The minister for disabled people, Tom Pursglove, spoke briefly about the importance of the Access to Work scheme at a fringe event at the Conservative party conference on Monday, but failed to mention the new figures.
He also mentioned Access to Work at another fringe event the next day, and again failed to mention the significant increase in spending.
The number of disabled people who received some kind of Access to Work (AtW) provision rose by nearly a quarter (23 per cent) to 47,230 in the year to 2022-23, although about 14,000 of those people only received a payment for an assessment.
The remaining 33,000 receiving a payment to provide an element of AtW provision – such as aids and equipment, help with the cost of travelling to work and adaptations to work premises – again the highest number on record.
And the number of people who had an assessment rose by nearly half (48 per cent), compared to 2021-22.
The number of disabled people who received an Access to Work payment for a support worker rose by 14 per cent on the year to more than 12,000.

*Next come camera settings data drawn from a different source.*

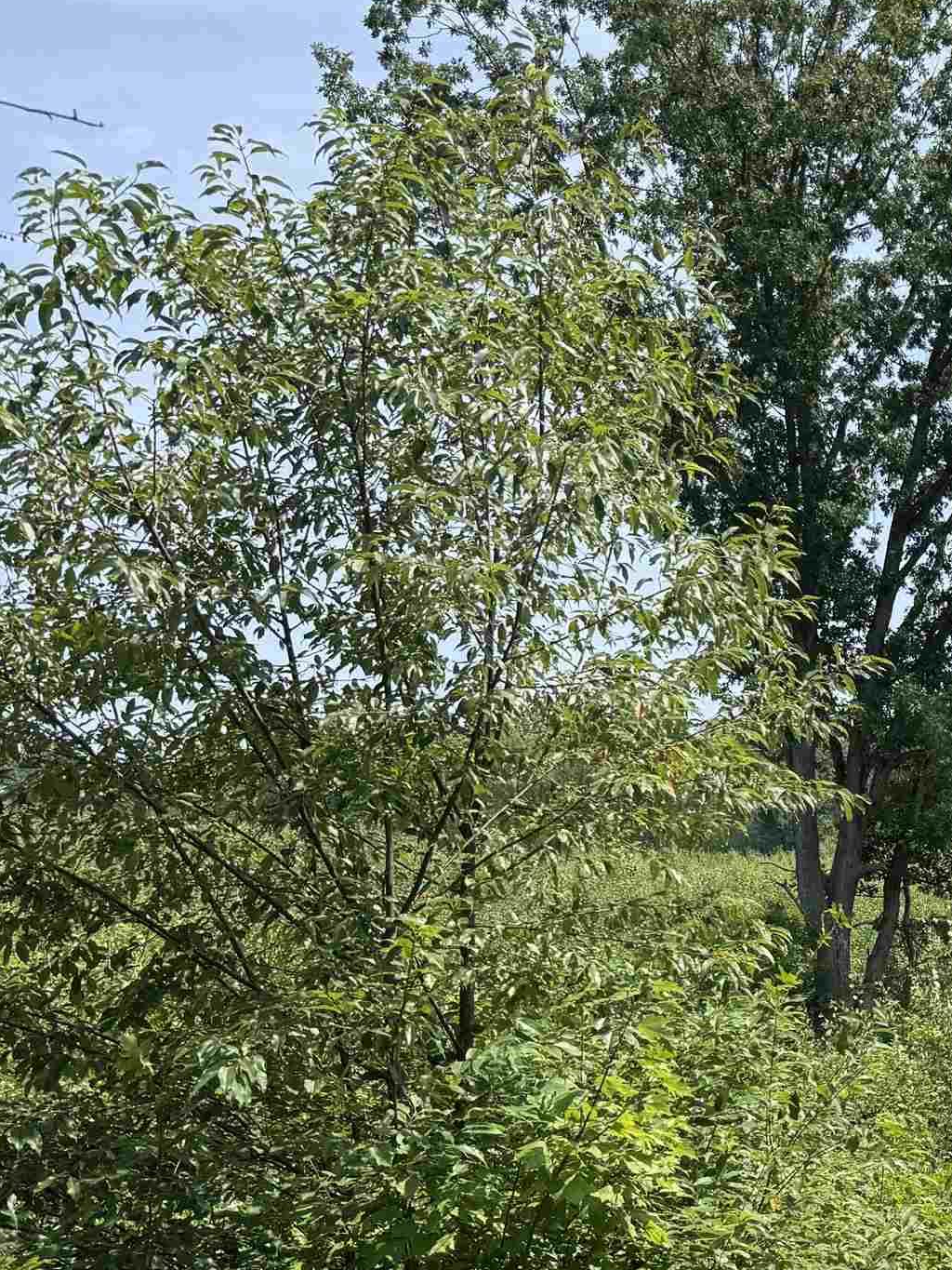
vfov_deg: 34.8
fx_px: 1980
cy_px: 942
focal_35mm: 54
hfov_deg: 22.8
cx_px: 1368
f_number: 1.78
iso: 80
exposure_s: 1/2415
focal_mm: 6.76
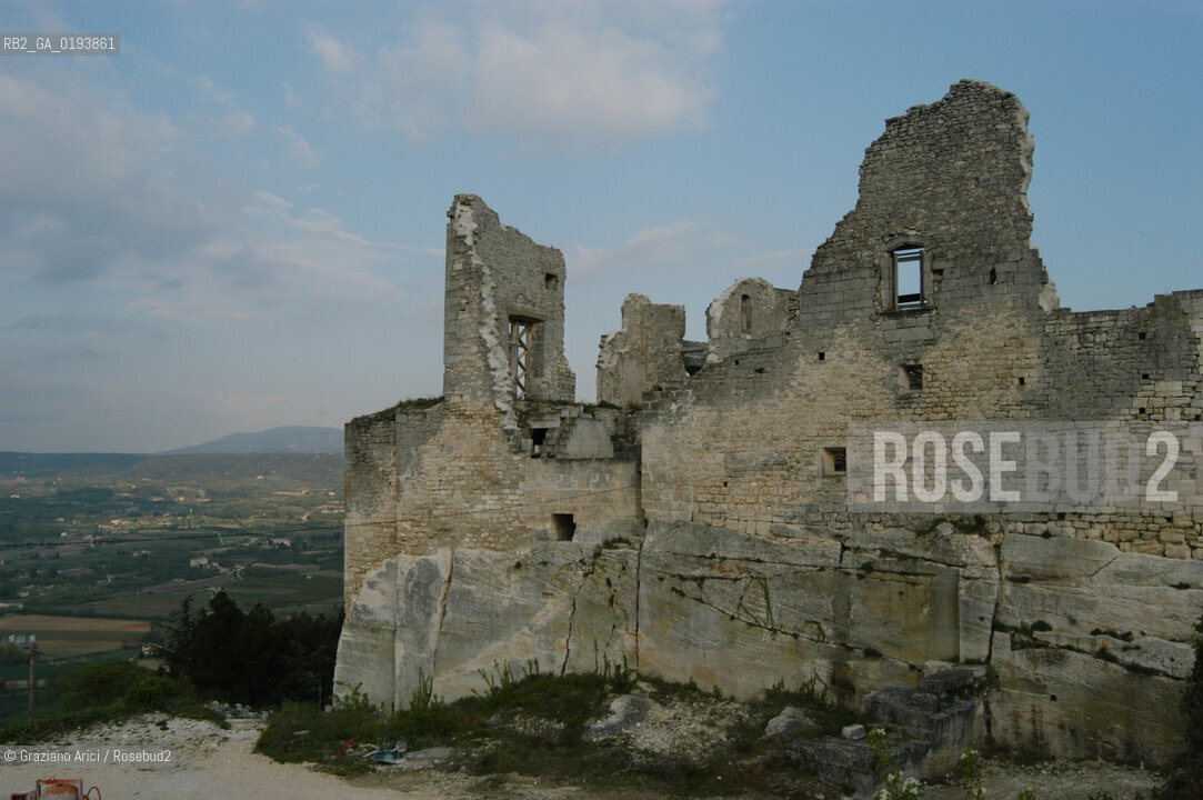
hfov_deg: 59.5
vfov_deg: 41.6
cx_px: 602
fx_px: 1052
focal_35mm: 32
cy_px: 400
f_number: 10
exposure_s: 1/350
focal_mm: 21
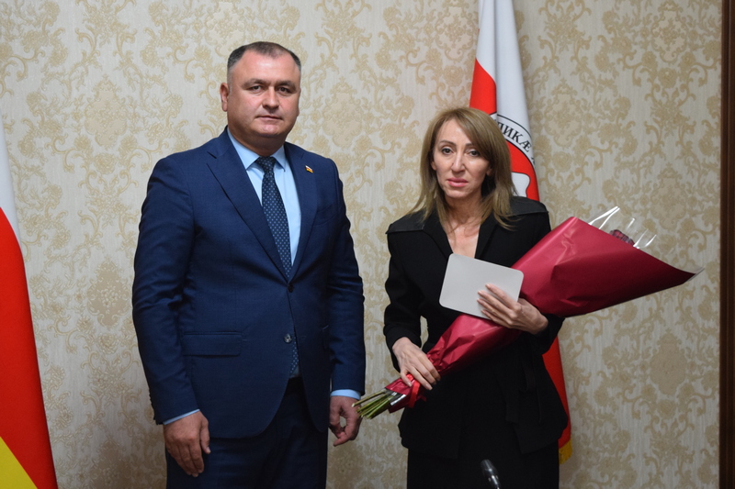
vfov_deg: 21.6
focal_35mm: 63
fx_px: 1286
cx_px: 368
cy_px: 244
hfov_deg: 31.9
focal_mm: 42
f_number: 5
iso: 1600
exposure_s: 1/60
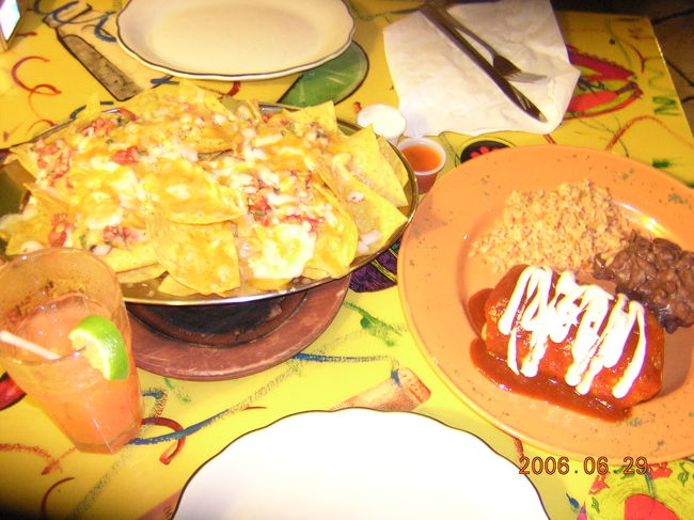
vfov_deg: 39.6
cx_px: 347
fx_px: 721
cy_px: 260
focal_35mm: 36
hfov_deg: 51.4
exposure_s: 1/1.1
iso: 400
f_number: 2.6
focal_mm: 4.7
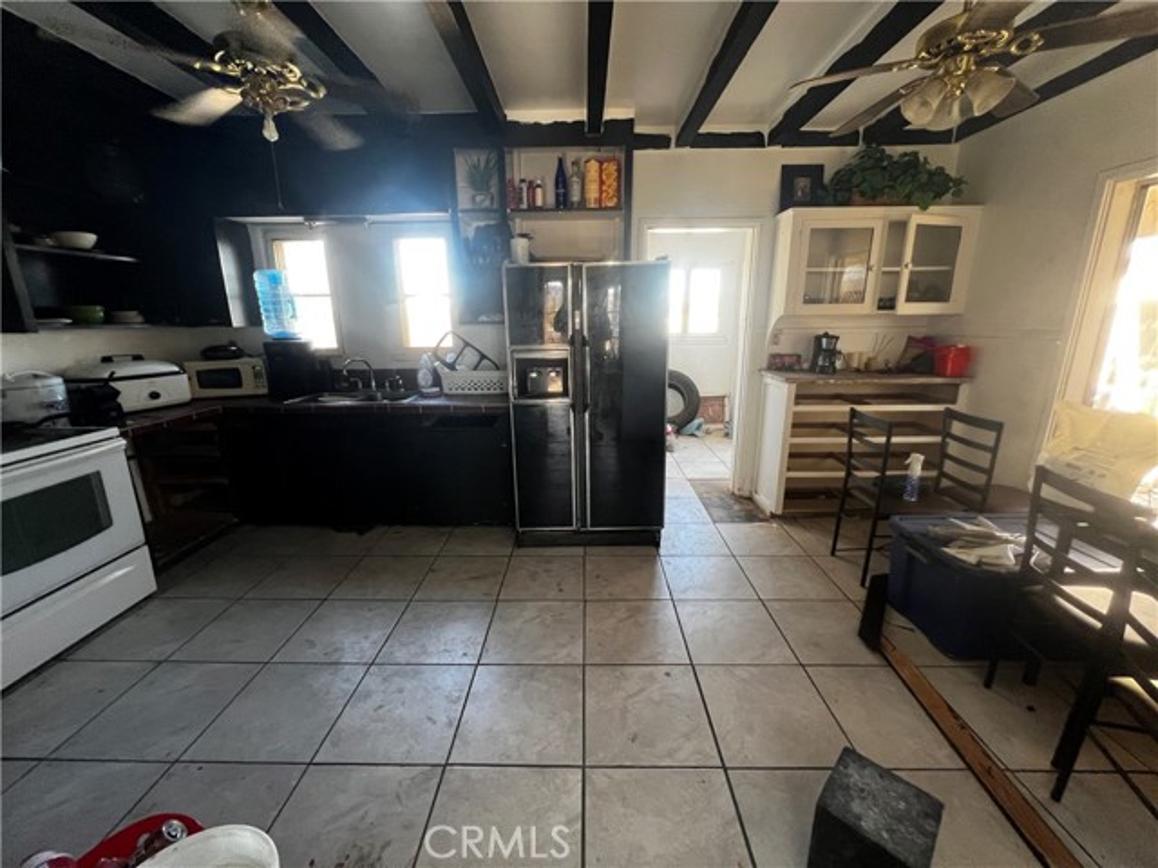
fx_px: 435
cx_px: 579
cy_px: 434
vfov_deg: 89.9
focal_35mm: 13
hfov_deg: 106.2
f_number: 1.8
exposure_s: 1/60
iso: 250
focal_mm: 1.57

There were also significant increases in the number of disabled people receiving an AtW payment for mental health support (a nine per cent rise) and travel to work (a 28 per cent rise).
Despite the successful expansion of the scheme, there are still significant waiting-times for disabled people waiting for a decision on their AtW claim, with unpublished figures released to Disability News Service (DNS) in July showing there were still more than 23,000 disabled people waiting for their claim to be dealt with.
That had fallen to just under 22,000 by 5 September.
But despite the government’s apparent success in expanding the scheme, a DWP spokesperson declined to welcome the figures when approached by DNS.
Asked why the figures had risen so sharply, and whether ministers welcomed the increase, a spokesperson said: “Our Access to Work grants are available to disabled employees to cover the additional costs of in-work adjustments and we are recruiting new staff to meet increased demand for the scheme.
“Our extensive wraparound will support disabled people to sustain employment in the long term.”
They also said: “We are committed to supporting disabled people who want to work to do so, and latest figures show disability employment has risen by a total of 1.6 million since 2017.”
DWP and ministers have been told repeatedly that these disability employment figures are deeply misleading.
Government figures released in January found that 60 per cent of the increase in disabled people in employment was simply due to a sharp rise in the number of people identifying as disabled.
Those figures estimated that only 15 per cent of the increase in disabled people in work was due to a narrowing in the disability employment gap – the difference in the proportion of disabled and non-disabled people in jobs.
But DWP also admitted to DNS that it could not prove that even this small proportion of the increase was due to government policies.